Carter’s worst bit of dual thinking- you can call it hypocrisy- was his policy towards Cambodia. When the US withdrew from Vietnam, Cambodia under its villainous leader Pol Pot became not just a thorn in the flesh of Vietnam, it killed an estimated 1.7 million of its own people in a massive genocide- the so-called “Killing Fields”, the title of a superb movie. In 1978 Carter declared Cambodia “the worst violator of human rights in the world”.

But Carter anxious not to cross China which he was wooing said little more. China was Pol Pot’s friend. “I encouraged the Chinese to support Pol Pot,” Zbigniew Brzezinski, Carter’s national security advisor, told the New York Times. He was wedded to the old Henry Kissinger formula of “playing the China card” against the Soviet Union.

As Jonathan Alter has written in Foreign Policy magazine, “it got worse”. He explained: The US supported Pol Pot’s claim to the Cambodian seat in the United Nations. Pol Pot’s flag flew outside the UN building. All the European nations, except Sweden, joined the US in its recognition of the Pol Pot government.

Many diplomatic and journalistic observers have argued that China would not have broken off its rapprochement with the US if Carter had decided not to go along with supporting the Pol Pot government. China had too much at stake with the US to allow a tail to wag the dog.

Indeed when the Vietnamese finally toppled Pol Pot China stood by.

Carter’ legacy is mixed. His supporters say that his compromises were matched by his successes, particular in the USSR. Victor Havel, the dissident playwright who later became the president of the Czech Republic, said that not only did Carter inspire him in prison, he also undermined the “self-confidence” of the Soviet bloc.
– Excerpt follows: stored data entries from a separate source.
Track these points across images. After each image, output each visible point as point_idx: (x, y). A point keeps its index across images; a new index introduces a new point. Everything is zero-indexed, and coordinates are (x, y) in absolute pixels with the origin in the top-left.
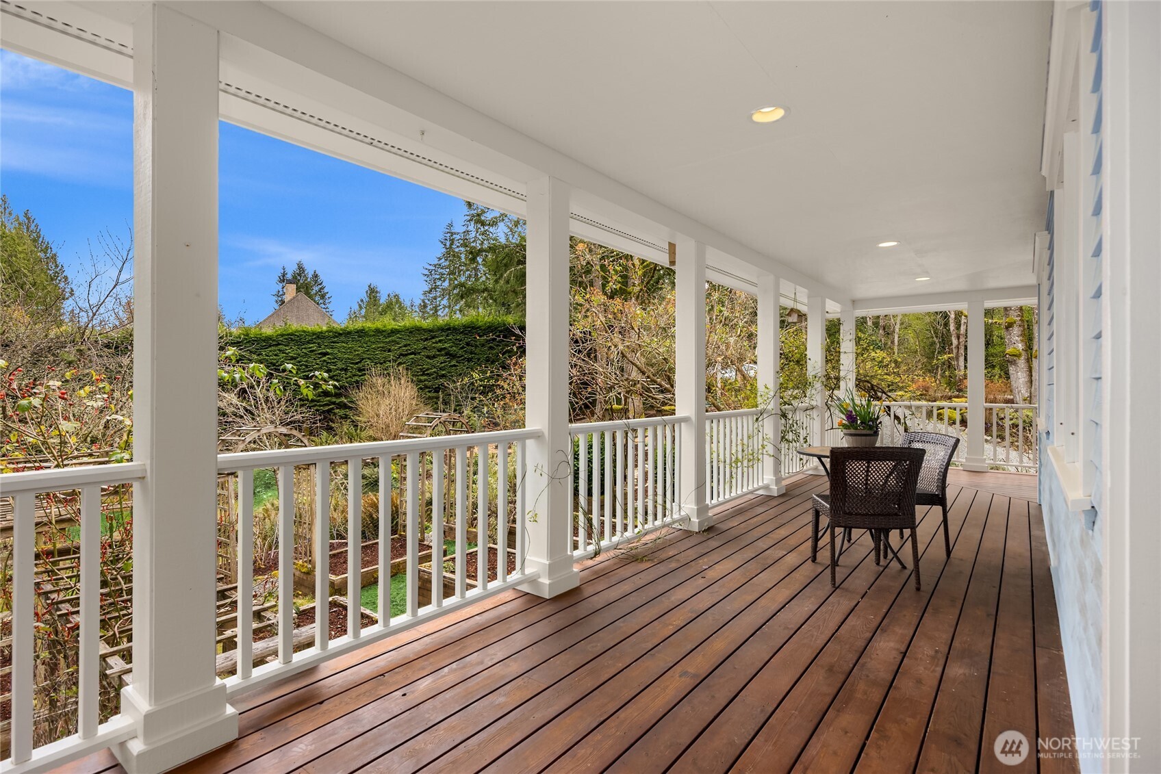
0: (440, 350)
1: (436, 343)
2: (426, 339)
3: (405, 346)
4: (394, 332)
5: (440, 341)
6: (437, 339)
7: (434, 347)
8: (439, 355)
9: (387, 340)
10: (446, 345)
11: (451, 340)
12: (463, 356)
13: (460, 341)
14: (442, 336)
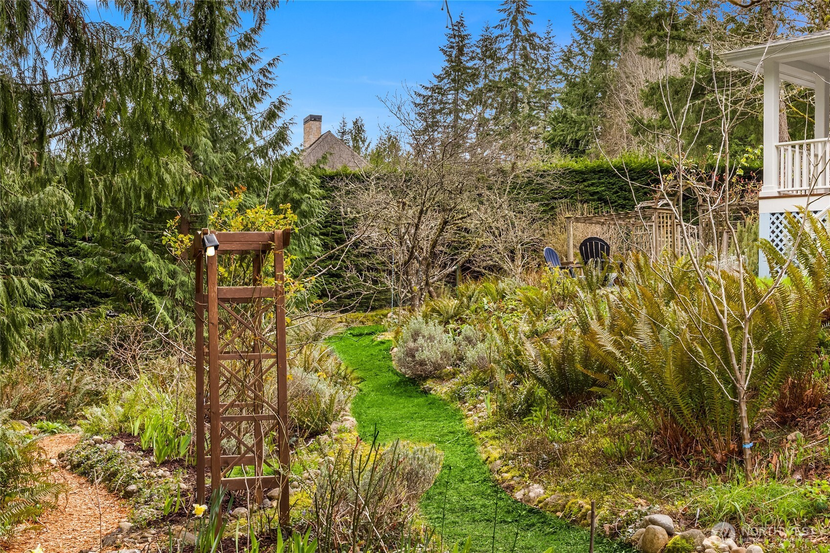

The self-confidence of Eastern Europe’s human rights organizations did grow.

The former Soviet ambassador to Washington, Anatoly Dobrynin, wrote in his memoires that Carter’s human rights policies “played a significant role” in the Soviet Union, loosening its grip at home and in Eastern Europe. Once liberalization was under way, Dobrynin concluded, it couldn’t be controlled.

So in which direction should Biden go? At present his rhetoric is loaded against post-communist Moscow. Despite the success of Alexei Navalny in mobilizing street protests against Putin’s autocracy, polls show that only 5% of voters support him (but quite a bit more in Moscow and St Petersburg). The regime does dominate 80% of the media but around 20% is free, as is the internet (unlike China) and foreign broadcasts. The US effort under presidents Bill Clinton, George W. Bush, Barack Obama and Donald Trump to push Russia against the wall has been counterproductive. A majority of Russians don’t like such outside pressure, and that has little to do with the political colour of their government. That doesn’t mean that the US should be verbally quiet about what it sees as abuses in Russia, but then it should be prepared to accept Russian criticism of the human rights abuses at home that happened during the tenure of Trump.

Biden must tread carefully. The image of the US as an upholder of human rights is badly tarnished after Trump’s tenure and there are many faults to be remedied at home before other countries will take it as seriously as they used to. True, thanks to Carter’s convictions, human rights does run through the bloodstream of the Democratic Party. But before getting caught up in challenging and criticizing others Biden has to put his house in order.